実際、地下1階から2階に降りるルートは3本見つけてる。


「……ん?」


上級モンスターの死骸だ。

それが通路に転がっている。

いや、そのことは別に珍しくない。

この階層レベルの冒険者パーティーでも、一丸となれば倒せるはずだからな。

ただ気になったのはそこじゃない。


「すげぇ、首を一撃で刎ねて倒してる……他に傷がないってことは、まさか1人でやったのか? それがもう1体……いや、2体?」


今の俺だって剣(ベガァ)の力を借りて不意打ちをしてなお、2~3撃必要だというのに。

これは……よし!

希望が見えたぞ。


俺は急いでこの死骸の通路を進む。

死骸は1本の通路に点々と続いていた。

謎の冒険者……おそらくはS級だろうな。そいつがここを進んで、モンスターと遭遇するたびに瞬殺を繰り返したに違いない。

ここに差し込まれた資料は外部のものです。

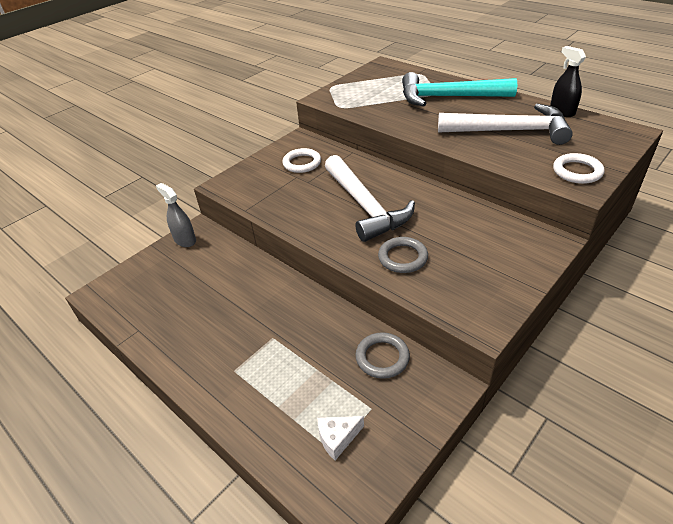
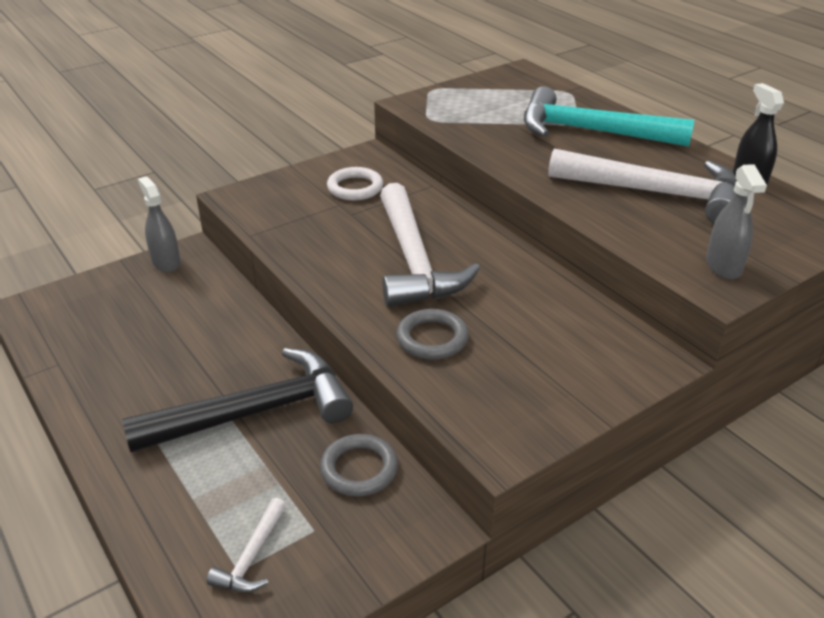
camera: 10 degrees right, 5 degrees down
white cheese [317,416,364,460] -> white hammer [207,498,286,593]
white ring [553,153,605,184] -> grey spray bottle [706,164,767,280]
none -> black hammer [122,348,353,453]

他の通路には目もくれなかったのだろう、そこに死骸は1つもない。


「やっぱり、進む道に迷いがない。この冒険者は上階へのルートを知ってるんだ……!」


これで上階へ行ける。

生還できる!

そう思って、点々と続く死骸に沿って通路を曲がった、その時だった。


「……!?」


その次の通路は、上級モンスターの死骸で埋め尽くされていた。

なんだ、コレ。

10体やそこらじゃきかないぞ?

死骸がバラバラになって判別がつかないが20、30は下らない。


……それに、何より、1番気になるのは【あの子】だ。


モンスターの死骸の海の中、壁に寄りかかるようにして倒れている1人の少女。

ダラリと投げ出されたその手には折れた剣。


……まさか、この子がこの壮絶な光景を生み出したS級冒険者だってのか……!?


艶のある栗色の髪、シルクのような肌、長いまつげ……一見すると国民的アイドルとかしていそうなただの美少女にしか見えないんだが。


「な、なあ……!」


声を掛けた。

返事はなかった。

それどころかピクリともしない。

顔面蒼白で、唇は紫に染まっている。

もう、死んでしまったのか……?


ぴくっ。


「……!」


少女の、長いまつげが少し震えた。

生きてるっ!?

慌てて駆け寄った。

その口に手を当てた。

わずかだが、呼吸は……ある。


〔ギュォォォッ!!〕


「っ!!!」


おいおい、今来るのかよ!

この通路の死骸の海を越えた向こう側には上級モンスターが数体、いやもっとか。

もしかして、この子を倒すための増援でも呼びに行ってたのか?


……とにかく、今ここでは戦えない!


俺は後ろポケットからマジッククロスを取り出す。

美少女に被せると、布の中にその姿が消える。

急いで畳み直し、俺は来た道を走って戻った。